Imagine developing a comprehensive, or unified, way for our communities
to communicate: to communify who we are, where
we are.
While there are several pieces already available and some already in
use, the puzzle still hasn't been pieced together into a comprehensive
picture. It is exactly that picture we seek. The slogan I return to again
and again is "Our community is content-rich, but distribution-poor." Share the wealth.

Book Recommendation: "Going Public"
"Going Public: An Organizer's Guide to Citizen Action," by Michael Gecan, is a useful book that illustrates the power and humanity of having relational-style organizations. Just 192 pages, cover-to-cover, this guide is easily digestible but definitely unsettling -- unsettling in that its themes and lessons tend to strike home. Gecan, associated with the Industrial Areas Foundation, divides his book into four main sections, presented as "habits:" Relating, Action, Organizing, Reflection. His anecdotes help define the intangible nature of how to get individuals involved as a community, especially in seeking power. Here's a paragraph taken from within a description of a community meeting:
"Start on time and end on time. Recognize yourself and one another. Hold yourself accountable ("South Bronx Churches has thirty-five leaders here today!"), so that you can demand public accountability from others and hold them to it. Take the power you build and test it against the power of others. Bring energy, joy, and irreverence to the public square, not just ideology, self-righteousness, and rote reenactments. Don't be deterred when others won't engage. Flow around the obstacles. Persist in unexpected ways."
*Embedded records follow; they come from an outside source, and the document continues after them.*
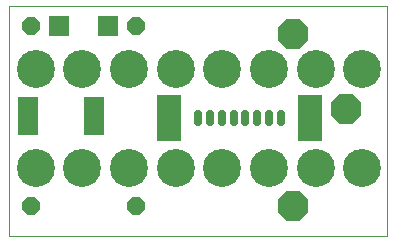
<source format=gts>
G75*
%MOIN*%
%OFA0B0*%
%FSLAX25Y25*%
%IPPOS*%
%LPD*%
%AMOC8*
5,1,8,0,0,1.08239X$1,22.5*
%
%ADD10C,0.00000*%
%ADD11R,0.07087X0.06693*%
%ADD12OC8,0.06000*%
%ADD13C,0.12661*%
%ADD14R,0.07087X0.12598*%
%ADD15C,0.02700*%
%ADD16R,0.07874X0.15748*%
%ADD17OC8,0.10000*%
D10*
X0001000Y0001000D02*
X0001000Y0077772D01*
X0126984Y0077772D01*
X0126984Y0001000D01*
X0001000Y0001000D01*
D11*
X0017555Y0071000D03*
X0033697Y0071000D03*
D12*
X0043126Y0071000D03*
X0008126Y0071000D03*
X0008126Y0011000D03*
X0043126Y0011000D03*
D13*
X0040882Y0023795D03*
X0025331Y0023795D03*
X0009780Y0023795D03*
X0056433Y0023795D03*
X0071984Y0023795D03*
X0087535Y0023795D03*
X0103087Y0023795D03*
X0118638Y0023795D03*
X0118638Y0056866D03*
X0103087Y0056866D03*
X0087535Y0056866D03*
X0071984Y0056866D03*
X0056433Y0056866D03*
X0040882Y0056866D03*
X0025331Y0056866D03*
X0009780Y0056866D03*
D14*
X0007102Y0041000D03*
X0029150Y0041000D03*
D15*
X0063874Y0041720D02*
X0063874Y0039020D01*
X0067811Y0039020D02*
X0067811Y0041720D01*
X0071748Y0041720D02*
X0071748Y0039020D01*
X0075685Y0039020D02*
X0075685Y0041720D01*
X0079622Y0041720D02*
X0079622Y0039020D01*
X0083559Y0039020D02*
X0083559Y0041720D01*
X0087496Y0041720D02*
X0087496Y0039020D01*
X0091433Y0039020D02*
X0091433Y0041720D01*
D16*
X0101276Y0040370D03*
X0054031Y0040370D03*
D17*
X0095626Y0068500D03*
X0113126Y0043500D03*
X0095626Y0011000D03*
M02*

</source>
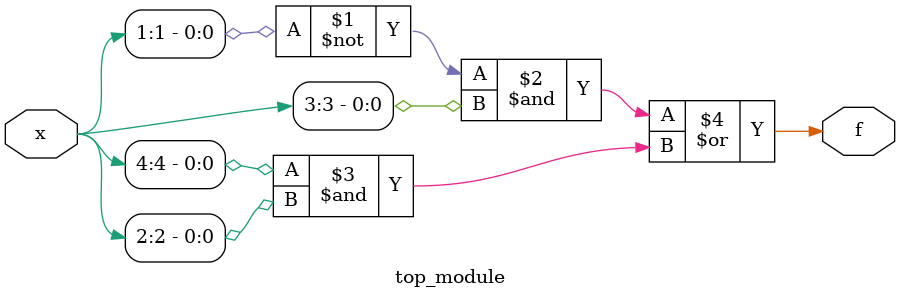
<source format=v>
module top_module (
    input [4:1] x, 
    output f );
	
    assign f = (~x[1] & x[3]) | (x[4] & x[2]);
    
endmodule

</source>
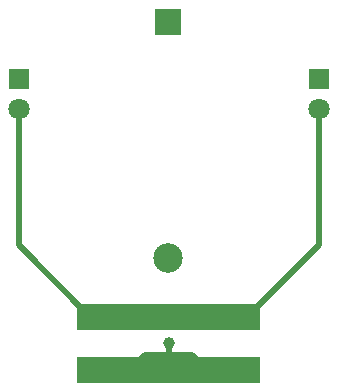
<source format=gbr>
G04 #@! TF.GenerationSoftware,KiCad,Pcbnew,(5.1.5)-3*
G04 #@! TF.CreationDate,2020-04-21T21:54:19-04:00*
G04 #@! TF.ProjectId,Tape and Crossbones 001,54617065-2061-46e6-9420-43726f737362,rev?*
G04 #@! TF.SameCoordinates,Original*
G04 #@! TF.FileFunction,Copper,L2,Bot*
G04 #@! TF.FilePolarity,Positive*
%FSLAX46Y46*%
G04 Gerber Fmt 4.6, Leading zero omitted, Abs format (unit mm)*
G04 Created by KiCad (PCBNEW (5.1.5)-3) date 2020-04-21 21:54:19*
%MOMM*%
%LPD*%
G04 APERTURE LIST*
%ADD10R,9.000000X2.200000*%
%ADD11C,2.500000*%
%ADD12R,2.170000X2.170000*%
%ADD13R,1.800000X1.800000*%
%ADD14C,1.800000*%
%ADD15C,1.000000*%
%ADD16C,0.500000*%
G04 APERTURE END LIST*
D10*
X69366000Y-82768000D03*
X75866000Y-82768000D03*
X69366000Y-78268000D03*
X75866000Y-78268000D03*
D11*
X72616840Y-73340000D03*
D12*
X72616840Y-53340000D03*
D13*
X59944000Y-58166000D03*
D14*
X59944000Y-60706000D03*
X85344000Y-60706000D03*
D13*
X85344000Y-58166000D03*
D15*
X72644000Y-80518000D03*
D16*
X65966000Y-78268000D02*
X69366000Y-78268000D01*
X59944000Y-72246000D02*
X65966000Y-78268000D01*
X59944000Y-60706000D02*
X59944000Y-72246000D01*
X79266000Y-78268000D02*
X75866000Y-78268000D01*
X85344000Y-72190000D02*
X79266000Y-78268000D01*
X85344000Y-60706000D02*
X85344000Y-72190000D01*
X75866000Y-78268000D02*
X69366000Y-78268000D01*
X70600000Y-81534000D02*
X69366000Y-82768000D01*
X72644000Y-81534000D02*
X70600000Y-81534000D01*
X74632000Y-81534000D02*
X75866000Y-82768000D01*
X72644000Y-81534000D02*
X74632000Y-81534000D01*
X72644000Y-81225106D02*
X72644000Y-81534000D01*
X72644000Y-80518000D02*
X72644000Y-81225106D01*
M02*

</source>
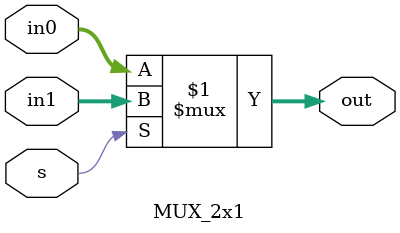
<source format=v>
module MUX_2x1 #(parameter WIDTH = 32)(
input  wire [WIDTH-1 :0]         in0,
input  wire [WIDTH-1 :0]         in1,
input  wire                      s,
output wire [WIDTH-1:0]          out
);

assign out = s ? in1 : in0;
endmodule
</source>
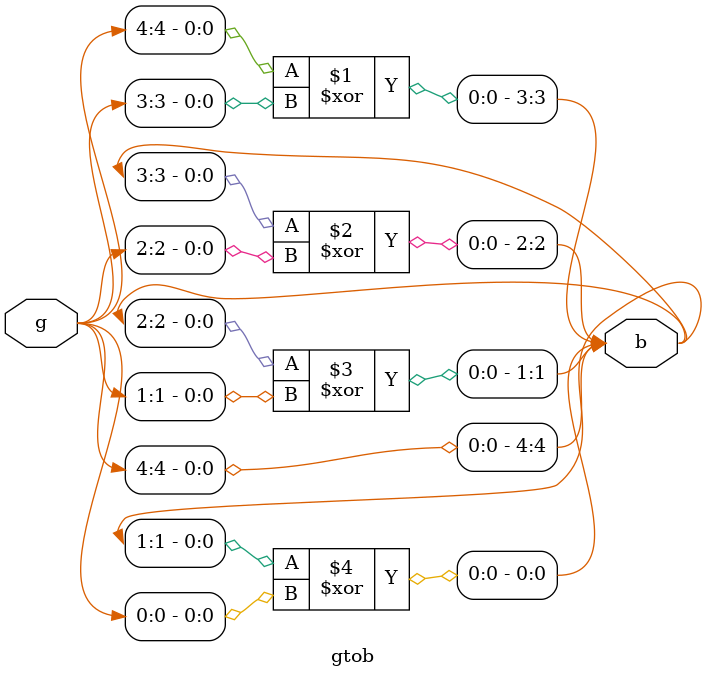
<source format=v>
module gtob(
input [4:0]g,
output [4:0]b
);

assign b[4] = g[4];
genvar i;
generate
for (i=3 ; i>=0 ;i=i-1) begin
assign b[i] = b[i+1]^g[i];

end
endgenerate
endmodule

</source>
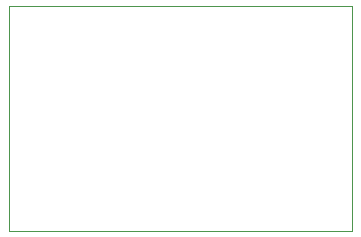
<source format=gbr>
%TF.GenerationSoftware,KiCad,Pcbnew,6.0.2+dfsg-1*%
%TF.CreationDate,2023-04-28T20:35:41-04:00*%
%TF.ProjectId,lamp-remote-mcu,6c616d70-2d72-4656-9d6f-74652d6d6375,rev?*%
%TF.SameCoordinates,Original*%
%TF.FileFunction,Profile,NP*%
%FSLAX46Y46*%
G04 Gerber Fmt 4.6, Leading zero omitted, Abs format (unit mm)*
G04 Created by KiCad (PCBNEW 6.0.2+dfsg-1) date 2023-04-28 20:35:41*
%MOMM*%
%LPD*%
G01*
G04 APERTURE LIST*
%TA.AperFunction,Profile*%
%ADD10C,0.100000*%
%TD*%
G04 APERTURE END LIST*
D10*
X146000000Y-107250000D02*
X117000000Y-107250000D01*
X117000000Y-107250000D02*
X117000000Y-88250000D01*
X117000000Y-88250000D02*
X146000000Y-88250000D01*
X146000000Y-88250000D02*
X146000000Y-107250000D01*
M02*

</source>
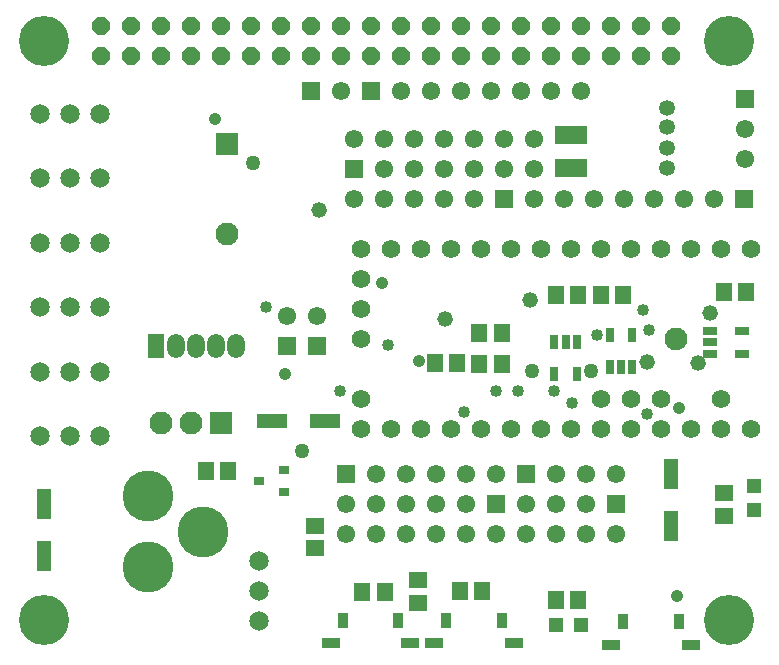
<source format=gts>
G04 DipTrace 3.0.0.2*
G04 TeensyArbotixProRPIV0.2.gts*
%MOIN*%
G04 #@! TF.FileFunction,Soldermask,Top*
G04 #@! TF.Part,Single*
%AMOUTLINE0*5,1,8,0,0,0.065199,-22.499571*%
%AMOUTLINE1*
4,1,4,
-0.0175,-0.025,
-0.0175,0.025,
0.0175,0.025,
0.0175,-0.025,
-0.0175,-0.025,
0*%
%AMOUTLINE2*
4,1,4,
0.0285,-0.0155,
-0.0285,-0.0155,
-0.0285,0.0155,
0.0285,0.0155,
0.0285,-0.0155,
0*%
%ADD13C,0.04*%
%ADD21C,0.05*%
%ADD33R,0.05X0.1*%
%ADD34R,0.1X0.05*%
%ADD41C,0.17*%
%ADD43C,0.065199*%
%ADD44R,0.047244X0.047244*%
%ADD45C,0.05315*%
%ADD48R,0.035433X0.031496*%
%ADD50C,0.040006*%
%ADD52C,0.076*%
%ADD59C,0.06194*%
%ADD69C,0.167*%
%ADD71C,0.052*%
%ADD73C,0.042*%
%ADD79R,0.025622X0.045307*%
%ADD81O,0.058X0.082*%
%ADD83R,0.058X0.082*%
%ADD85R,0.045307X0.025622*%
%ADD93C,0.076803*%
%ADD95R,0.076803X0.076803*%
%ADD107C,0.061055*%
%ADD109R,0.061055X0.061055*%
%ADD111R,0.108299X0.064992*%
%ADD113R,0.061055X0.053181*%
%ADD119R,0.053181X0.061055*%
%ADD125OUTLINE0*%
%ADD126OUTLINE1*%
%ADD127OUTLINE2*%
%FSLAX26Y26*%
G04*
G70*
G90*
G75*
G01*
G04 TopMask*
%LPD*%
D73*
X1658701Y1653701D3*
X1335072Y1349685D3*
D71*
X1448701Y1898701D3*
X2753701Y1554971D3*
X2153311Y1598008D3*
X1868701Y1533701D3*
X2542903Y1390152D3*
X2753701Y1554971D3*
X2713180Y1387697D3*
X2753701Y1554971D3*
D73*
X1102916Y2200666D3*
X2650227Y1236015D3*
X2642851Y610559D3*
X1781988Y1393484D3*
D69*
X2814961Y531496D3*
X531496D3*
Y2460630D3*
X2814961D3*
D13*
X1678701Y1448701D3*
X1519158Y1294368D3*
X2376032Y1481858D3*
D21*
X1393701Y1093701D3*
X2357454Y1361815D3*
X2159593Y1362487D3*
X1228986Y2054824D3*
D13*
X2038701Y1293701D3*
X2293701Y1253701D3*
X2543701Y1218701D3*
X1933701Y1223701D3*
X2549327Y1496848D3*
X2528701Y1563701D3*
X2233701Y1293701D3*
X2113701D3*
X1273701Y1573701D3*
D33*
X533701Y743701D3*
Y918701D3*
D34*
X1468701Y1193701D3*
X1293701D3*
D111*
X2290987Y2038583D3*
Y2148819D3*
D113*
X1436260Y845654D3*
Y770851D3*
D33*
X2623701Y1018701D3*
Y843701D3*
D109*
X2040987Y918701D3*
D107*
Y818701D3*
X1940987Y918701D3*
Y818701D3*
X1840987Y918701D3*
Y818701D3*
X1740987Y918701D3*
Y818701D3*
X1640987Y918701D3*
Y818701D3*
X1540987Y918701D3*
Y818701D3*
D109*
Y1018701D3*
D107*
X1640987D3*
X1740987D3*
X1840987D3*
X1940987D3*
X2040987D3*
D109*
X2440987Y918701D3*
D107*
Y818701D3*
X2340987Y918701D3*
Y818701D3*
X2240987Y918701D3*
Y818701D3*
X2140987Y918701D3*
Y818701D3*
D109*
Y1018701D3*
D107*
X2240987D3*
X2340987D3*
X2440987D3*
D109*
X1565987Y2033701D3*
D107*
Y2133701D3*
X1665987Y2033701D3*
Y2133701D3*
X1765987Y2033701D3*
Y2133701D3*
X1865987Y2033701D3*
Y2133701D3*
X1965987Y2033701D3*
Y2133701D3*
X2065987Y2033701D3*
Y2133701D3*
X2165987Y2033701D3*
Y2133701D3*
D109*
X2868701Y2268701D3*
D107*
Y2168701D3*
Y2068701D3*
D41*
X878701Y943071D3*
Y706851D3*
X1063740Y824961D3*
D125*
X723229Y2410630D3*
Y2510630D3*
X823229Y2410630D3*
Y2510630D3*
X923229Y2410630D3*
Y2510630D3*
X1023229Y2410630D3*
Y2510630D3*
X1123229Y2410630D3*
Y2510630D3*
X1223229Y2410630D3*
Y2510630D3*
X1323229Y2410630D3*
Y2510630D3*
X1423229Y2410630D3*
Y2510630D3*
X1523229Y2410630D3*
Y2510630D3*
X1623229Y2410630D3*
Y2510630D3*
X1723229Y2410630D3*
Y2510630D3*
X1823229Y2410630D3*
Y2510630D3*
X1923229Y2410630D3*
Y2510630D3*
X2023229Y2410630D3*
Y2510630D3*
X2123229Y2410630D3*
Y2510630D3*
X2223229Y2410630D3*
Y2510630D3*
X2323229Y2410630D3*
Y2510630D3*
X2423229Y2410630D3*
Y2510630D3*
X2523229Y2410630D3*
Y2510630D3*
X2623229Y2410630D3*
Y2510630D3*
D43*
X518701Y2003701D3*
X618701D3*
X718701D3*
X518701Y1788701D3*
X618701D3*
X718701D3*
X518701Y1573701D3*
X618701D3*
X718701D3*
X518701Y1358701D3*
X618701D3*
X718701D3*
X518701Y1143701D3*
X618701D3*
X718701D3*
X518701Y2218701D3*
X618701D3*
X718701D3*
X1248701Y528701D3*
Y628701D3*
Y728701D3*
D109*
X2865987Y1933701D3*
D107*
X2765987D3*
X2665987D3*
X2565987D3*
X2465987D3*
X2365987D3*
X2265987D3*
X2165987D3*
D109*
X2065987D3*
D107*
X1965987D3*
X1865987D3*
X1765987D3*
X1665987D3*
X1565987D3*
D109*
X1423701Y2293701D3*
D107*
X1523701D3*
D109*
X1623701D3*
D107*
X1723701D3*
X1823701D3*
X1923701D3*
X2023701D3*
X2123701D3*
X2223701D3*
X2323701D3*
D109*
X1343701Y1443701D3*
D107*
Y1543701D3*
D109*
X1443701Y1443701D3*
D107*
Y1543701D3*
D44*
X2238701Y513701D3*
X2321378D3*
D45*
X2608701Y2238701D3*
Y2173701D3*
Y2103701D3*
Y2038701D3*
D44*
X2898701Y978701D3*
Y896024D3*
D95*
X1122963Y1189070D3*
D93*
X1022963D3*
X922963D3*
D48*
X1333071Y956299D3*
Y1031103D3*
X1250394Y993701D3*
D119*
X1910583Y1388701D3*
X1835780D3*
X2058389Y1383701D3*
X1983586D3*
X1983701Y1488701D3*
X2058504D3*
D113*
X2798701Y878701D3*
Y953504D3*
D119*
X1146771Y1028701D3*
X1071967D3*
X2463701Y1613701D3*
X2388898D3*
X2238701D3*
X2313504D3*
X1918701Y628701D3*
X1993504D3*
D113*
X1778701Y663701D3*
Y588898D3*
D119*
X1668701Y623701D3*
X1593898D3*
X2798701Y1623378D3*
X2873504D3*
X2238701Y598701D3*
X2313504D3*
D126*
X2463701Y523701D3*
X2648701D3*
D127*
X2423201Y449201D3*
X2689201D3*
D50*
X2640987Y1468701D3*
D52*
D3*
D126*
X1873701Y528701D3*
X2058701D3*
D127*
X1833201Y454201D3*
X2099201D3*
D126*
X1528701Y528701D3*
X1713701D3*
D127*
X1488201Y454201D3*
X1754201D3*
D95*
X1143701Y2117914D3*
D93*
Y1818701D3*
D85*
X2753701Y1493701D3*
Y1456299D3*
Y1418898D3*
X2860000D3*
Y1493701D3*
D83*
X905290Y1443701D3*
D81*
X972290D3*
X1039290D3*
X1106290D3*
X1173290D3*
D79*
X2418701Y1373701D3*
X2456103D3*
X2493504D3*
Y1480000D3*
X2418701D3*
D59*
X2890987Y1768701D3*
X2790987D3*
X2690987D3*
X2590987D3*
X2490987D3*
X2390987D3*
X2290987D3*
X2190987D3*
X2090987D3*
X1990987D3*
X1890987D3*
X1790987D3*
X1690987D3*
X1590987D3*
Y1468701D3*
Y1568701D3*
Y1668701D3*
Y1268701D3*
Y1168701D3*
X1690987D3*
X1790987D3*
X1890987D3*
X1990987D3*
X2090987D3*
X2190987D3*
X2290987D3*
X2390987D3*
X2490987D3*
X2590987D3*
X2690987D3*
X2790987D3*
X2890987D3*
X2790987Y1268701D3*
X2590987D3*
X2490987D3*
X2390987D3*
D79*
X2308701Y1458701D3*
X2271299D3*
X2233898D3*
Y1352402D3*
X2308701D3*
M02*

</source>
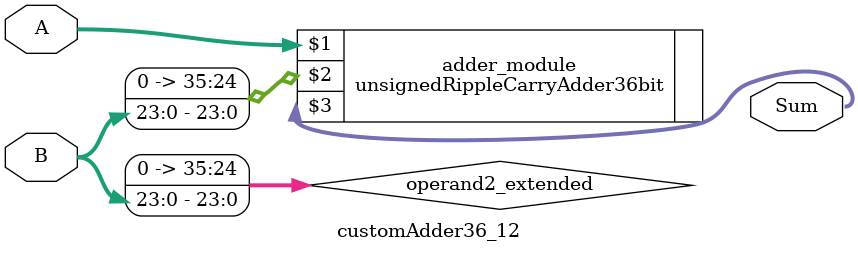
<source format=v>
module customAdder36_12(
                        input [35 : 0] A,
                        input [23 : 0] B,
                        
                        output [36 : 0] Sum
                );

        wire [35 : 0] operand2_extended;
        
        assign operand2_extended =  {12'b0, B};
        
        unsignedRippleCarryAdder36bit adder_module(
            A,
            operand2_extended,
            Sum
        );
        
        endmodule
        
</source>
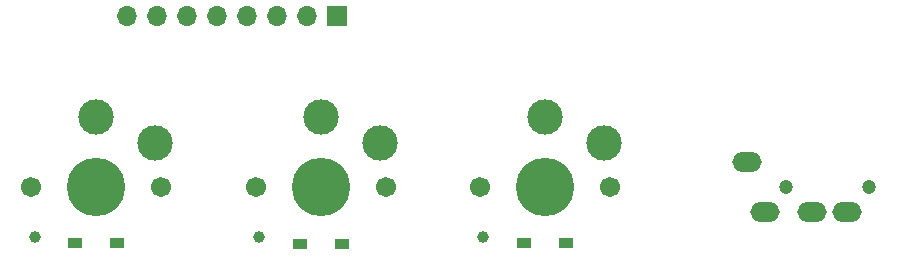
<source format=gts>
%TF.GenerationSoftware,KiCad,Pcbnew,7.0.7*%
%TF.CreationDate,2024-08-20T00:07:21+09:00*%
%TF.ProjectId,trackmacro,74726163-6b6d-4616-9372-6f2e6b696361,rev?*%
%TF.SameCoordinates,Original*%
%TF.FileFunction,Soldermask,Top*%
%TF.FilePolarity,Negative*%
%FSLAX46Y46*%
G04 Gerber Fmt 4.6, Leading zero omitted, Abs format (unit mm)*
G04 Created by KiCad (PCBNEW 7.0.7) date 2024-08-20 00:07:21*
%MOMM*%
%LPD*%
G01*
G04 APERTURE LIST*
%ADD10C,1.200000*%
%ADD11O,2.500000X1.700000*%
%ADD12C,1.701800*%
%ADD13C,3.000000*%
%ADD14C,4.950000*%
%ADD15C,0.990600*%
%ADD16R,1.300000X0.950000*%
%ADD17R,1.700000X1.700000*%
%ADD18O,1.700000X1.700000*%
G04 APERTURE END LIST*
D10*
%TO.C,J1*%
X95375000Y-79600000D03*
X88375000Y-79600000D03*
D11*
X85075000Y-77500000D03*
X93575000Y-81700000D03*
X90575000Y-81700000D03*
X86575000Y-81700000D03*
%TD*%
D12*
%TO.C,SW3*%
X73495000Y-79575000D03*
D13*
X72995000Y-75825000D03*
D14*
X67995000Y-79575000D03*
D13*
X67995000Y-73625000D03*
D15*
X62775000Y-83775000D03*
D12*
X62495000Y-79575000D03*
%TD*%
%TO.C,SW2*%
X54500000Y-79575000D03*
D13*
X54000000Y-75825000D03*
D14*
X49000000Y-79575000D03*
D13*
X49000000Y-73625000D03*
D15*
X43780000Y-83775000D03*
D12*
X43500000Y-79575000D03*
%TD*%
%TO.C,SW1*%
X35500000Y-79600000D03*
D13*
X35000000Y-75850000D03*
D14*
X30000000Y-79600000D03*
D13*
X30000000Y-73650000D03*
D15*
X24780000Y-83800000D03*
D12*
X24500000Y-79600000D03*
%TD*%
D16*
%TO.C,D3*%
X69775000Y-84325000D03*
X66225000Y-84325000D03*
%TD*%
%TO.C,D1*%
X31725000Y-84325000D03*
X28175000Y-84325000D03*
%TD*%
%TO.C,D2*%
X50775000Y-84425000D03*
X47225000Y-84425000D03*
%TD*%
D17*
%TO.C,J2*%
X50400000Y-65100000D03*
D18*
X47860000Y-65100000D03*
X45320000Y-65100000D03*
X42780000Y-65100000D03*
X40240000Y-65100000D03*
X37700000Y-65100000D03*
X35160000Y-65100000D03*
X32620000Y-65100000D03*
%TD*%
M02*

</source>
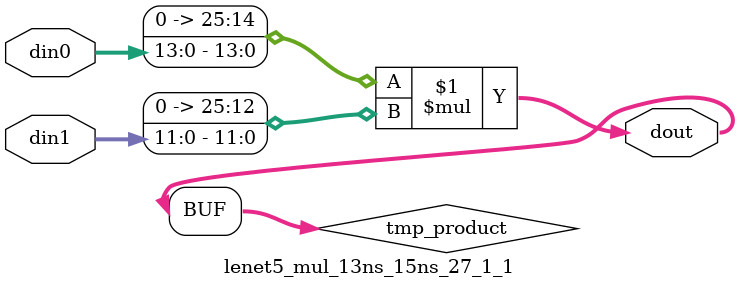
<source format=v>

`timescale 1 ns / 1 ps

 module lenet5_mul_13ns_15ns_27_1_1(din0, din1, dout);
parameter ID = 1;
parameter NUM_STAGE = 0;
parameter din0_WIDTH = 14;
parameter din1_WIDTH = 12;
parameter dout_WIDTH = 26;

input [din0_WIDTH - 1 : 0] din0; 
input [din1_WIDTH - 1 : 0] din1; 
output [dout_WIDTH - 1 : 0] dout;

wire signed [dout_WIDTH - 1 : 0] tmp_product;
























assign tmp_product = $signed({1'b0, din0}) * $signed({1'b0, din1});











assign dout = tmp_product;





















endmodule

</source>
His style of writing is fairly easygoing; I got the sense that these were ideas and stories he accumulated during his time working with actual people on actual causes, as opposed to an abstract treatise. Still, it's more than a memoir -- "Going Public" has a useful approach for those who wish to involve people in a common objective. Check it out!
(Thanks to Priscilla for the gift of this book.)
"Going Public," by Michael Gecan. Published by Anchor Books, a division of Random House, New York. ISBN 1-4000-7649-8.
The September Project
I just heard about The September Project: a national effort to encourage everyone to meet at their local library to discuss their community on Saturday, September 11, 2004. Intriguing concept. I wonder if this would be a good starting point for the next incarnation of this Community Communication Project as we seek to communify ourselves. Hmm...
Book Recommendation: Better Together
"Better Together" by Robert Putnam is a fascinating look at several community initiatives. Highly recommended. More in-depth review to come in the future.
Now with Blogging & Comments
I've enhanced this web site by adding this Updates blog and the ability to add comments. I hope this helps to make this a more useful tool for tracking progress on this Project.